REQUEST: A verbatim copy is needed of the lines below from the one containing "atendimento@clubedeautores.com.br" up to and including the one containing "personnel accueillant. Autre adresse à", excluding pictures.

GIVEN INFORMATION:
::::

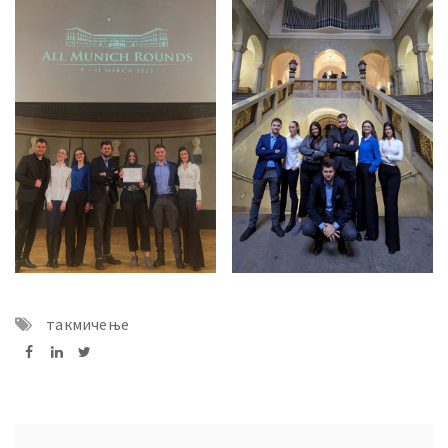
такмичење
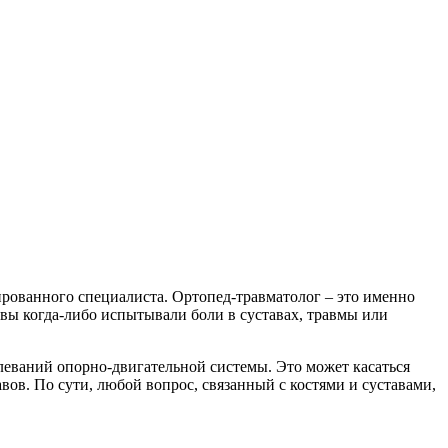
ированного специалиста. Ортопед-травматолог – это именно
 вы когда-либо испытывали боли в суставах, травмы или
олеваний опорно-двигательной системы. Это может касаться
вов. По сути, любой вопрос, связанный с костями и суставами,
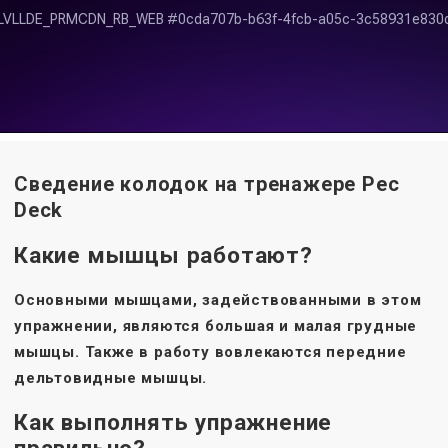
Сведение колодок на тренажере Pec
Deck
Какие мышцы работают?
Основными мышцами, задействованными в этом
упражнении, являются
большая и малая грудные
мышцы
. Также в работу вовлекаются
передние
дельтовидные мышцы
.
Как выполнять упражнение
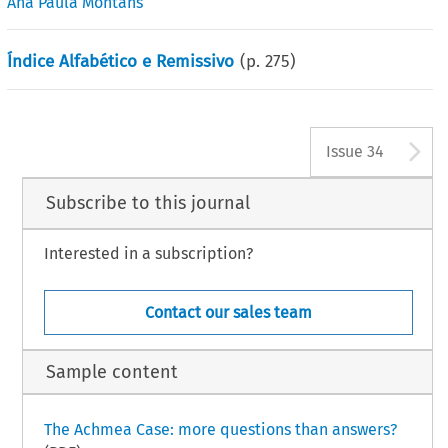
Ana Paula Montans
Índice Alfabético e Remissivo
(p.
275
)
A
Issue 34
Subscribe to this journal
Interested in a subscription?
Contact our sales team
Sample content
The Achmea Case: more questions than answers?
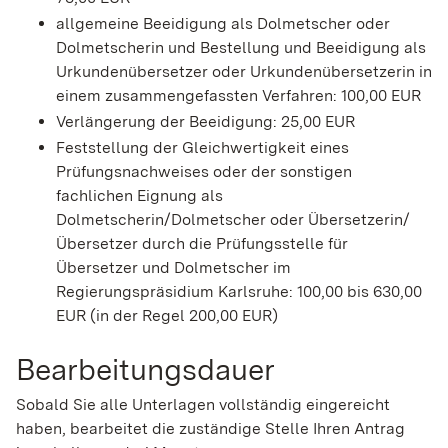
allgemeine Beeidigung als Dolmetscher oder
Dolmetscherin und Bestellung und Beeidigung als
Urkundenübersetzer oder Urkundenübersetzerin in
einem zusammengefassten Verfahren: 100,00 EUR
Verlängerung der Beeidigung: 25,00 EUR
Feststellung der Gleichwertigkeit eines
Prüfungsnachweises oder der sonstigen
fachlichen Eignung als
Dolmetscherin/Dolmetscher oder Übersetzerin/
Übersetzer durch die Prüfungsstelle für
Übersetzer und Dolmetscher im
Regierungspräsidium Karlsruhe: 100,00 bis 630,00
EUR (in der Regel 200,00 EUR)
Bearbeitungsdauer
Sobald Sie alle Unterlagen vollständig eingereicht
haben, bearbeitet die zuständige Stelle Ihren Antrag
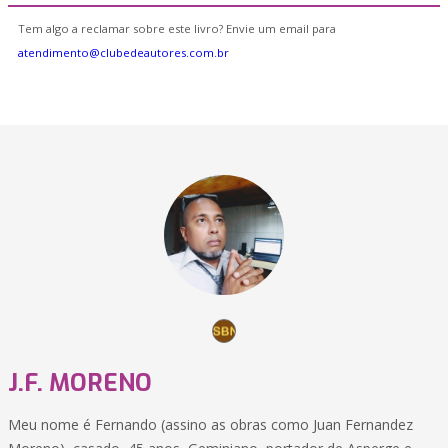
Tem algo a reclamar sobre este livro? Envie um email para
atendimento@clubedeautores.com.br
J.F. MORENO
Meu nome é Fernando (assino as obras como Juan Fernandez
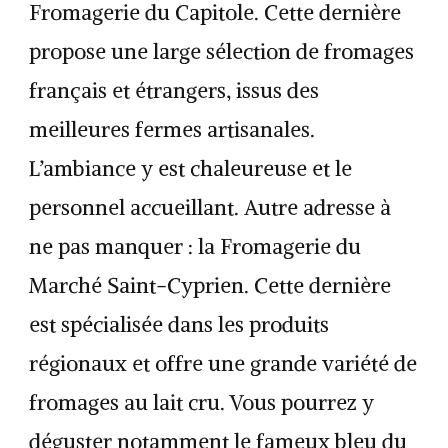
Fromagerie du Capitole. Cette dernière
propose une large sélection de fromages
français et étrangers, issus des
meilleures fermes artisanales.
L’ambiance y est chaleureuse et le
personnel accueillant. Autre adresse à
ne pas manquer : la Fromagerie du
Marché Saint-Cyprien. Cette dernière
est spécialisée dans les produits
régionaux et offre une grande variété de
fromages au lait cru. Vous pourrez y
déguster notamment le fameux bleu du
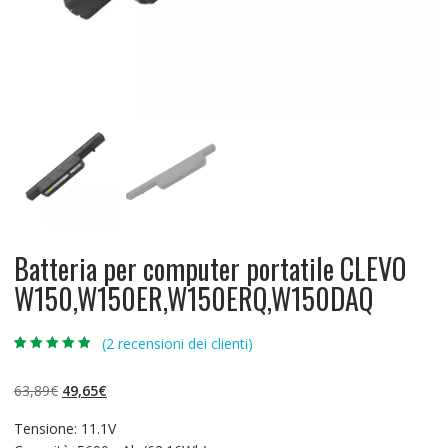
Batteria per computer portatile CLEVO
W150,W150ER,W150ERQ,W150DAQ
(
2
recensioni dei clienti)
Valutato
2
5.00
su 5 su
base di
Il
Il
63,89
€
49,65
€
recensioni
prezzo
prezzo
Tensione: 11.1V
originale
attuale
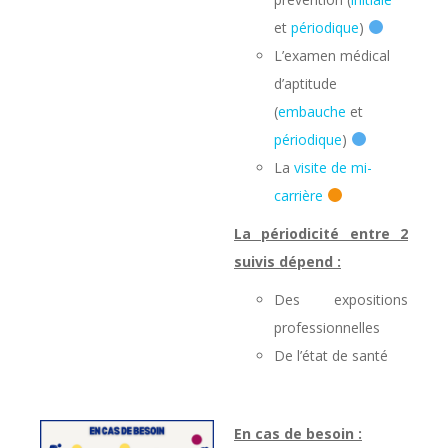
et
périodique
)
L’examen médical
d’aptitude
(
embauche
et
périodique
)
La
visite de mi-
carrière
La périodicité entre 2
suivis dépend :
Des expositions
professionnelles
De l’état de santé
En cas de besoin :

::::

PROBLEM SOLUTION:
atendimento@clubedeautores.com.br
J.F. MORENO
Meu nome é Fernando (assino as obras como Juan Fernandez
Fromagerie du Capitole. Cette dernière
propose une large sélection de fromages
français et étrangers, issus des
meilleures fermes artisanales.
L’ambiance y est chaleureuse et le
personnel accueillant. Autre adresse à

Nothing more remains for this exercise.